** WHAT YOU HAVE TO DO **
Give all of the data below again exactly, and drop the images.
─── RAW DATA
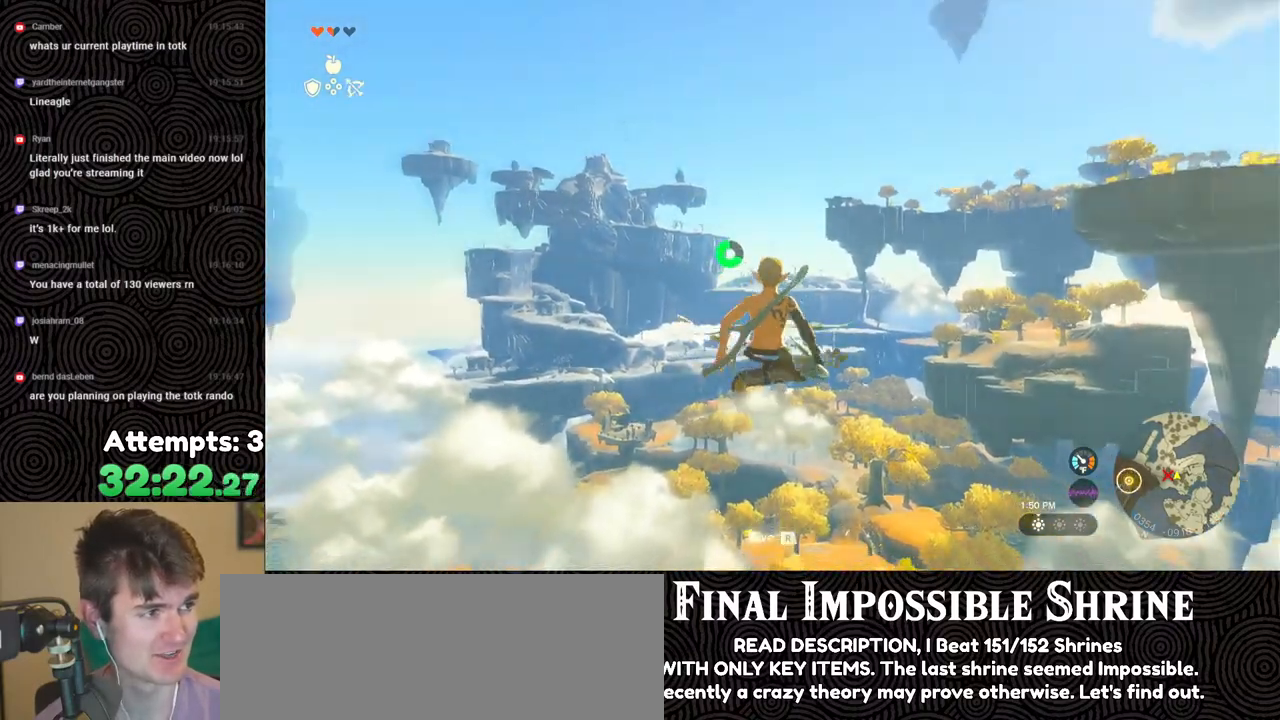
{"buttons": [], "left_stick": "center", "right_stick": "center", "events": [[333, "Y", "down"], [450, "Y", "up"], [467, "R2", "up"]]}
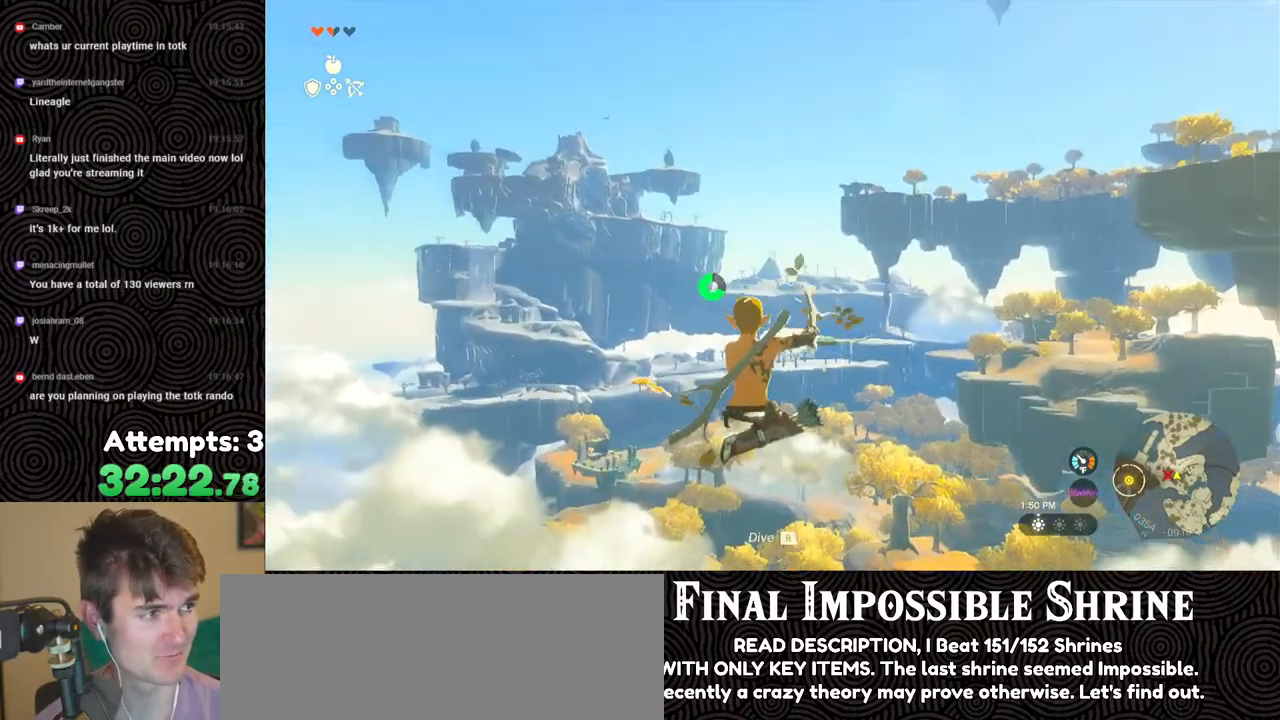
{"buttons": ["R2"], "left_stick": "center", "right_stick": "center", "events": [[133, "R2", "down"]]}
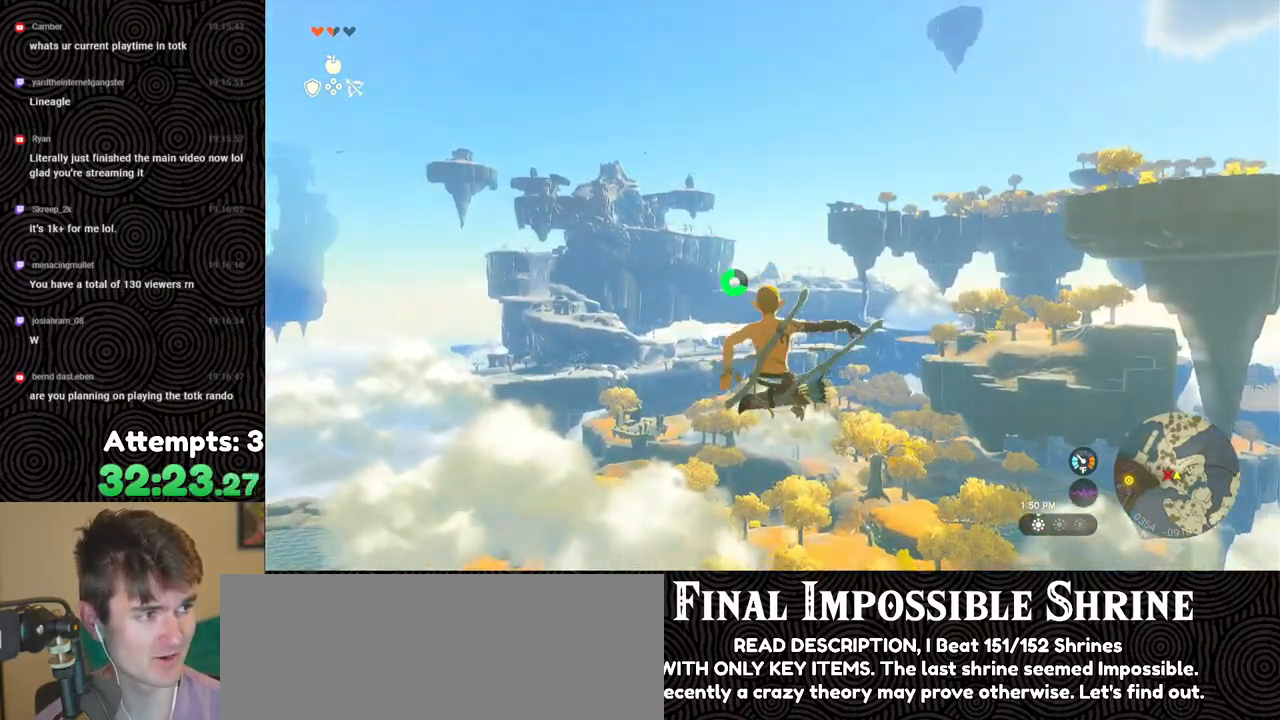
{"buttons": ["R2"], "left_stick": "center", "right_stick": "center", "events": [[83, "Y", "down"], [217, "Y", "up"], [283, "R2", "up"], [367, "R2", "down"]]}
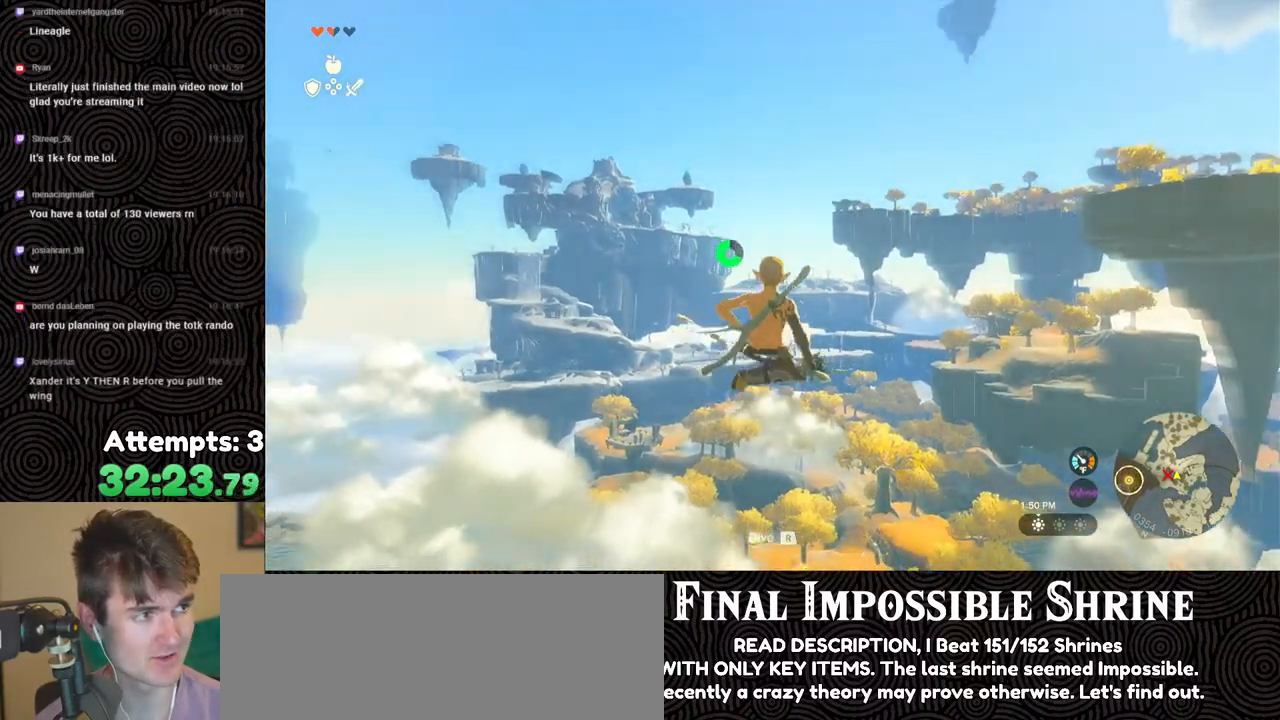
{"buttons": [], "left_stick": "center", "right_stick": "center", "events": [[350, "Y", "down"], [433, "Y", "up"], [500, "R2", "up"]]}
──────
** SOLUTION **
{"buttons": [], "left_stick": "center", "right_stick": "center", "events": [[333, "Y", "down"], [450, "Y", "up"], [467, "R2", "up"]]}
{"buttons": ["R2"], "left_stick": "center", "right_stick": "center", "events": [[133, "R2", "down"]]}
{"buttons": ["R2"], "left_stick": "center", "right_stick": "center", "events": [[83, "Y", "down"], [217, "Y", "up"], [283, "R2", "up"], [367, "R2", "down"]]}
{"buttons": [], "left_stick": "center", "right_stick": "center", "events": [[350, "Y", "down"], [433, "Y", "up"], [500, "R2", "up"]]}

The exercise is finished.